21 November 2006

silent city

Last night I walked home late in the evening, after the traffic had stopped, in a Reykjavík I'd never quite experienced before. Under a clear, still sky, the city was almost as silent as the glacier had been, interrupted only by a single car on the opposite side of Tjörnin. Orion blazed above Þingholt, and although I spent most of the walk scanning overhead, not a smidgen of northern-lights green disturbed the velvet night.

Underfoot the still-fresh snow squeaked gently, and my breath puffed white like steam swirling from a hotspring in the cold. This is my kind of winter weather- just chilly enough that you appreciate mittens but still and crisply clear. The streets were so silent and undisturbed, I noticed things I'd never observed before- the pipe stubs at the corner of the cemetery wall that issued forth gentle steam through the prickly bare rosebushes, the sound of water surging beneath manhole covers in the street.

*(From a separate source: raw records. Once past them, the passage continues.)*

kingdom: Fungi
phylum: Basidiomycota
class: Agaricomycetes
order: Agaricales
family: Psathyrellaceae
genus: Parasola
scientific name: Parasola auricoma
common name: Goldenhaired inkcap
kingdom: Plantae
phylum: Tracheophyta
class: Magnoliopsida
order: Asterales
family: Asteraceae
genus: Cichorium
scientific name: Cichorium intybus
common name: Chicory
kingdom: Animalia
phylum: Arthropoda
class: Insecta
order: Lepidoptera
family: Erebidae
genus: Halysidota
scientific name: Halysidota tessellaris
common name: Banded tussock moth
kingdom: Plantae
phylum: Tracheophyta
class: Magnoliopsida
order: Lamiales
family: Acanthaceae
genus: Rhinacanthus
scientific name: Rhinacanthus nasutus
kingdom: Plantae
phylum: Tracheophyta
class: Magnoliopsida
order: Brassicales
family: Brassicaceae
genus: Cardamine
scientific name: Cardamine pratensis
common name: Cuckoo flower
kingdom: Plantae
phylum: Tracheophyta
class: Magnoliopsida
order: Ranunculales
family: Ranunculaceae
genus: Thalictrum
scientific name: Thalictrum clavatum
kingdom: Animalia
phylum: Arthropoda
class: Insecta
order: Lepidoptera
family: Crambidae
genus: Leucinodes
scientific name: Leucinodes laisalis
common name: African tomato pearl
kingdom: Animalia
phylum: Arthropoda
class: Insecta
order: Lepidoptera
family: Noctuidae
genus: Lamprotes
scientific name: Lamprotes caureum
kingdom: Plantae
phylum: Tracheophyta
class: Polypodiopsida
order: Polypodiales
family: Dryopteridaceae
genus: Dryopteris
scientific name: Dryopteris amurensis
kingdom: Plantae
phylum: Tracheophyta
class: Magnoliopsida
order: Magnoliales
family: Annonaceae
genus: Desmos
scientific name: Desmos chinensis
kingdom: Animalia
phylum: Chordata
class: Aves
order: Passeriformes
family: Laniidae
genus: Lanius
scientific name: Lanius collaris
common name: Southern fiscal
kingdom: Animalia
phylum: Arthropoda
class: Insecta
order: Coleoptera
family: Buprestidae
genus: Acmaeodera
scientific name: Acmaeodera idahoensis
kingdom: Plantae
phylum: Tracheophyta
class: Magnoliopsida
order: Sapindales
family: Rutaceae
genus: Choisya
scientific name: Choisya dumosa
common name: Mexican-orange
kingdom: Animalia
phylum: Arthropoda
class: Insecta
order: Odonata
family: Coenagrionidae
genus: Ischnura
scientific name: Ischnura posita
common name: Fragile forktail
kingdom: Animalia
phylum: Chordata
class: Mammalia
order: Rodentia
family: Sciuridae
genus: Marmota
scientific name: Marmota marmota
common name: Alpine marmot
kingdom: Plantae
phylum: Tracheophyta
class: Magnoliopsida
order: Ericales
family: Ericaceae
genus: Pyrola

Hringbraut at that hour was completely barrren, making it hard to believe it could ever be bumper-to-bumper with cars. I'm always surprised at how definitely this city Goes To Bed. Even in Boston, a town known for the Puritain values, there still seemed to be some kind of motion or just the feeling that somewhere else, someone else might be walking or driving. Here I could stand in the center of this busiest of roads in the places where the nail-tires had created dips in the road without any contest.

For some people, being carless and having to walk all the time might seem like a drag. Sometimes it is a little bit, when it's bitingly cold and windy and you are carrying lots of things, but it also means I have the chance at these moments, alone with the city sparkling silently, frigidly around me. I also know that for some people this kind of quiet can either feel frightening or boring, but it never seems that way to me. There's something in the combination of the vast sky arcing overhead, the short scale of the buildings here, and the snowmen still standing proud in the yards and on the pond that gives me a comforting feeling that things are as they should be.

4 comments:

Anonymous said...

I certainly agree with what you said about being carless. Living in a compact town of about 60k people, biking or walking gets me everywhere in here. Maybe soaked at times, but I'm not complaining too much.

Driving might be convenient, but you'll miss out on so much. Most walking routes I've taken have been at their best either in the middle of silent nights or early when the morning glow is starting to kick in. Can't wait to experience Iceland like that!

Anonymous said...

There's magic (again) in this post, and it made me think: have you never thought of cycling in Reykjavik? Is it a bike-friendly city (like most scandinavian cities) or do icelanders definitely prefer driving big cars?

ECS said...

dtw- I hope Iceland doesn't disappoint you after you've spent all this time getting excited about it!

steffán- people do bike but it's not really designed for biking like Amsterdam is (can't compare to other Scandinavian cities because I haven't seen any other ones). The streets are narrow, the sidewalks icy at this time of year, and the cars are large. Not to mention the weather can be rather bike-unfriendly. But, I'm ok with walking :-)

Anonymous said...

Heh, true. But I believe that in all my optimism I've managed to stay relatively realistic. As I recently wrote in my own blog, I know that in some occasions Iceland will be like I imagined it to be, in some it will surprise me and in some it will disappoint me. That's no more than I can ask.